:: FRAGMENTO DEL TEXTO ::
======
Bajo esta perspectiva, puede decirse que el compromiso cristiano lleva consigo unas exigencias que no van dirigidas solamente a algunas personas especialmente dotadas. Se trata de la llamada universal a la santidad, centro del mensaje del Opus Dei, que ha sido solemnemente recogido en las enseñanzas del Concilio Vaticano II.

En efecto. Ésta es la idea central del mensaje de Monseñor Escrivá de Balaguer: que la santidad la plenitud de la vida cristiana es accesible para todo hombre, cualquiera que sea su estado y condición, y que la vida ordinaria, en todas sus situaciones, ofrece la ocasión para una entrega sin límites al amor de Dios, y para un ejercicio activo del apostolado en todos los ambientes.

Otra de las fundamentales enseñanzas del Fundador del Opus Dei es que el trabajo humano puede y debe ordenarse, en la conducta del cristiano, a realizar el plan de Dios. Su enseñanza nos ayuda a descubrir cómo cualquier labor, por humilde que sea, si se hace bien y por un motivo sobrenatural, se enaltece. Mons. Escrivá predicó incesantemente que el cristiano ha de ocuparse de su trabajo sabiendo que Dios lo contempla. Ha de ser la suya, por tanto, tarea santa y digna de Él: acabada hasta el detalle, realizada con competencia técnica y profesional, y llevada a cabo con rectitud moral, con hombría de bien, con nobleza, con lealtad, con justicia. Con estas condiciones, su trabajo profesional aparecerá como algo recto y santo, de paso que, también por este título de ofrecimiento al Creador, será oración.
======
(Elementos guardados)

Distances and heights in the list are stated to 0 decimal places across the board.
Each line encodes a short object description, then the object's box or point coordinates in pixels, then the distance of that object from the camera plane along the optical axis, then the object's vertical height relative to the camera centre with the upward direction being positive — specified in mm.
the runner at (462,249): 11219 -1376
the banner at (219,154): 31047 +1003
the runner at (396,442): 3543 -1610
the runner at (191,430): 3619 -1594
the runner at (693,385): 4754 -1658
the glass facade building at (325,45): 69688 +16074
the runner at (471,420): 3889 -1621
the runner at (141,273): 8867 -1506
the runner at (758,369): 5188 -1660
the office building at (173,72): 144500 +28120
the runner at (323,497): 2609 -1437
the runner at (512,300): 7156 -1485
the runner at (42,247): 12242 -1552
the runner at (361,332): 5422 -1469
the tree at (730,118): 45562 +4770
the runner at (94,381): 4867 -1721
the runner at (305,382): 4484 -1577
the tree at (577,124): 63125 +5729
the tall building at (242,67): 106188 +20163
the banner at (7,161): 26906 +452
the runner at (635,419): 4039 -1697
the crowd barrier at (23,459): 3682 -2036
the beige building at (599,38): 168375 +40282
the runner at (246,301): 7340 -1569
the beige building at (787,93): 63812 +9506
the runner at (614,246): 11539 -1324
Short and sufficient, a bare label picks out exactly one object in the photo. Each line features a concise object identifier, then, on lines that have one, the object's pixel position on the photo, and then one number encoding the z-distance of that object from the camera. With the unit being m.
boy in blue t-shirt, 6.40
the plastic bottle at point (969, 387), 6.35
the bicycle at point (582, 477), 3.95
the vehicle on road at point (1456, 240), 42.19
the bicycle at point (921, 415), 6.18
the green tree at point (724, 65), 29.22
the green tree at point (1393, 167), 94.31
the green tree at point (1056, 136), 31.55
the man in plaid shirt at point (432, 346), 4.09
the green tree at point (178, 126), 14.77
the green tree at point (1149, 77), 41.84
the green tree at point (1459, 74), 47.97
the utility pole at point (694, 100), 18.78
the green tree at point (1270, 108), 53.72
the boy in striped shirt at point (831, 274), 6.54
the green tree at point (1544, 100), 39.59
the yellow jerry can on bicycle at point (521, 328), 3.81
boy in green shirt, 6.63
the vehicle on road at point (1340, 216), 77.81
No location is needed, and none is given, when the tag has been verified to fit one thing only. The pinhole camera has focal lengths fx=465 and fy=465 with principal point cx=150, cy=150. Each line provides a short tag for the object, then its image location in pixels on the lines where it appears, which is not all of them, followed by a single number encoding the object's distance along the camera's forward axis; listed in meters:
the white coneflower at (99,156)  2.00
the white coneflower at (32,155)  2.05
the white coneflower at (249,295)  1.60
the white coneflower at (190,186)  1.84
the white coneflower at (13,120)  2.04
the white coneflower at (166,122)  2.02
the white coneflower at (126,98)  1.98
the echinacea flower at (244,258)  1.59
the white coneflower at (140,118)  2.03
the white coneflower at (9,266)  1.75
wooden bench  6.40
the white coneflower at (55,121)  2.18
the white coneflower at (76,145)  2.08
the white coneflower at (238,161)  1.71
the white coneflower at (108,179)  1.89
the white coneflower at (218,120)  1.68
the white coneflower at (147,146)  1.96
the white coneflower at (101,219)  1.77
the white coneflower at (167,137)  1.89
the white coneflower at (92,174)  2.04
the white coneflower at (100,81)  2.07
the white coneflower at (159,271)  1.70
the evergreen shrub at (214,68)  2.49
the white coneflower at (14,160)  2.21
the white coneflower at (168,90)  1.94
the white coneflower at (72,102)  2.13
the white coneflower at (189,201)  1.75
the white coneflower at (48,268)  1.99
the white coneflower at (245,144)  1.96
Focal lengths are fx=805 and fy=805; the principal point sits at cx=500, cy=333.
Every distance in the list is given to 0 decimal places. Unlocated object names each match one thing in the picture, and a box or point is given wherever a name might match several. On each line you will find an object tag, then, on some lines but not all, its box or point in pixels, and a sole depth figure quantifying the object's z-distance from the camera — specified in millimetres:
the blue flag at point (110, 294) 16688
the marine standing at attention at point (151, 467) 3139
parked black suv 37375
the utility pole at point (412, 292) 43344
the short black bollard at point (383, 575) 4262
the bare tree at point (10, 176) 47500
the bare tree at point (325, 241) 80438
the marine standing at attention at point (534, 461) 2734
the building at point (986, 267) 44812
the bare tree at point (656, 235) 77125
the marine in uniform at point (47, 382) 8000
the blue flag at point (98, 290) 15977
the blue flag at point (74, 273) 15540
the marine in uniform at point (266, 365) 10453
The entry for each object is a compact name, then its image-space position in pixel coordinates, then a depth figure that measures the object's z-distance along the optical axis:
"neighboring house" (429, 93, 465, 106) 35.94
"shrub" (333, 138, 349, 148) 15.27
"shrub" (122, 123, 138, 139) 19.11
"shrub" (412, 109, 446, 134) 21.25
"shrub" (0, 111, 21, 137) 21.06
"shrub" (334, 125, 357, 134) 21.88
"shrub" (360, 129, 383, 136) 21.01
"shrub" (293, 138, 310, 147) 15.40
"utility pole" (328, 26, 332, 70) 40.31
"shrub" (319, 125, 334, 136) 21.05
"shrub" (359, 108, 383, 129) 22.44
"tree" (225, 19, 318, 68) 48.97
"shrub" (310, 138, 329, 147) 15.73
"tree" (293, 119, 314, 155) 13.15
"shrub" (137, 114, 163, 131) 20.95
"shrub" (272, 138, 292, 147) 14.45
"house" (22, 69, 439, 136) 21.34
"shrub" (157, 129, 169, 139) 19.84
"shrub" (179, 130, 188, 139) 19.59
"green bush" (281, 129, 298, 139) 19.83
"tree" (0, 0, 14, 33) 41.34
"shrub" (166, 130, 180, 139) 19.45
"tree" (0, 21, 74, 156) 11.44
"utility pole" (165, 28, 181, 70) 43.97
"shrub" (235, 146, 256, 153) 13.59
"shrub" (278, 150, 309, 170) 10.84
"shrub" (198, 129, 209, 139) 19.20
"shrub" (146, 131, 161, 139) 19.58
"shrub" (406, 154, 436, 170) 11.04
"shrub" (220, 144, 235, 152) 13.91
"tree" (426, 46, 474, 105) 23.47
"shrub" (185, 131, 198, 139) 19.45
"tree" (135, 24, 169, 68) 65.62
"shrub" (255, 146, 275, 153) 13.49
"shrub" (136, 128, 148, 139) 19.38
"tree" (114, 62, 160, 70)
======
:: OBJETIVO DE LA TAREA ::
Según el fragmento sobre el mensaje del Opus Dei, ¿en las enseñanzas de qué concilio quedó recogida la llamada universal a la santidad?

:: RESPUESTA DEL EJERCICIO ::
En las enseñanzas del Concilio Vaticano II.